The researchers analyzed tissue samples from the lungs, heart, liver and kidneys of 41 patients who died of COVID-19 between February and April at the University of Trieste, Italy.

Jacket said that while his team found no obvious signs of viral infection or persistent inflammation in other organs, they found “a real breakdown in the architecture of the lungs” with healthy tissue “almost completely replaced” with scar tissue.

“It could very well be considered that one of the reasons there are long-term COVID cases is because the lungs (tissues) are badly destroyed,” he said.

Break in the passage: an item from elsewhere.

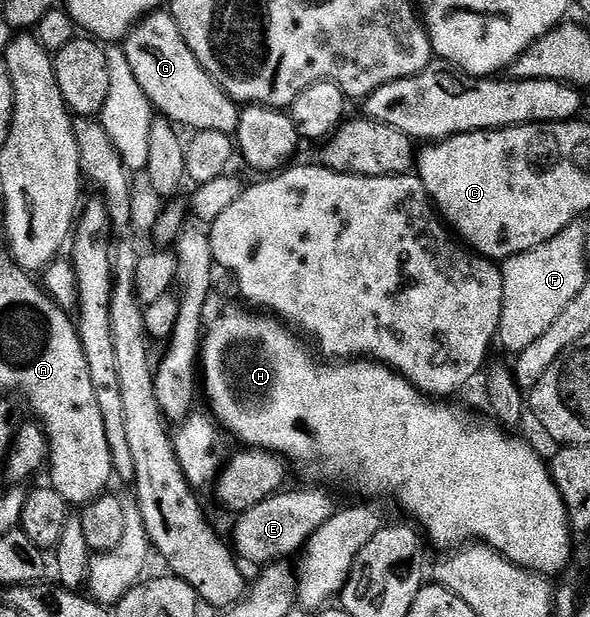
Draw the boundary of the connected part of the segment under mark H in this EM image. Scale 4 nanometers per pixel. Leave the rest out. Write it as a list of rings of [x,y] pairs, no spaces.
[[[243,308],[229,309],[227,317],[217,321],[215,328],[206,329],[201,341],[201,388],[202,391],[203,388],[207,391],[207,400],[211,403],[210,415],[215,417],[228,437],[236,436],[243,443],[240,445],[247,448],[264,448],[266,452],[276,452],[292,465],[304,464],[313,475],[320,476],[323,480],[340,480],[343,484],[356,484],[371,496],[392,496],[399,503],[400,510],[412,516],[410,519],[421,529],[430,547],[440,548],[443,554],[450,554],[467,547],[468,544],[482,542],[489,548],[495,548],[517,566],[528,568],[530,572],[537,572],[541,576],[555,578],[558,572],[566,570],[567,563],[571,560],[571,536],[573,537],[572,521],[566,502],[555,484],[548,461],[542,460],[525,441],[518,440],[515,434],[508,434],[495,422],[485,425],[484,428],[474,428],[470,418],[461,409],[454,408],[451,402],[433,402],[432,397],[420,392],[403,375],[388,368],[386,364],[370,358],[335,363],[320,362],[316,353],[309,347],[308,341],[292,331],[284,321],[259,310]]]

“Even if someone recovers from COVID, the damage done can be enormous.”

Growing evidence suggests that a small percentage of people who have had COVID-19 and recovered may experience a range of persistent symptoms, including fatigue, brain fog, and shortness of breath.

The condition is known as long COVID.

According to Jacket, nearly 90 percent of the 41 patients had several unique features of COVID-19 compared to other forms of pneumonia.

One of these was extensive blood clotting of the arteries and pulmonary veins.

Another reason was that some lung cells were unusually large and had many nuclei, the result of the fusion of different cells into single large cells in a process known as syncytium.

The study, published in the Lancet eBioMedicine journal, also found that the virus was still present in many cell types.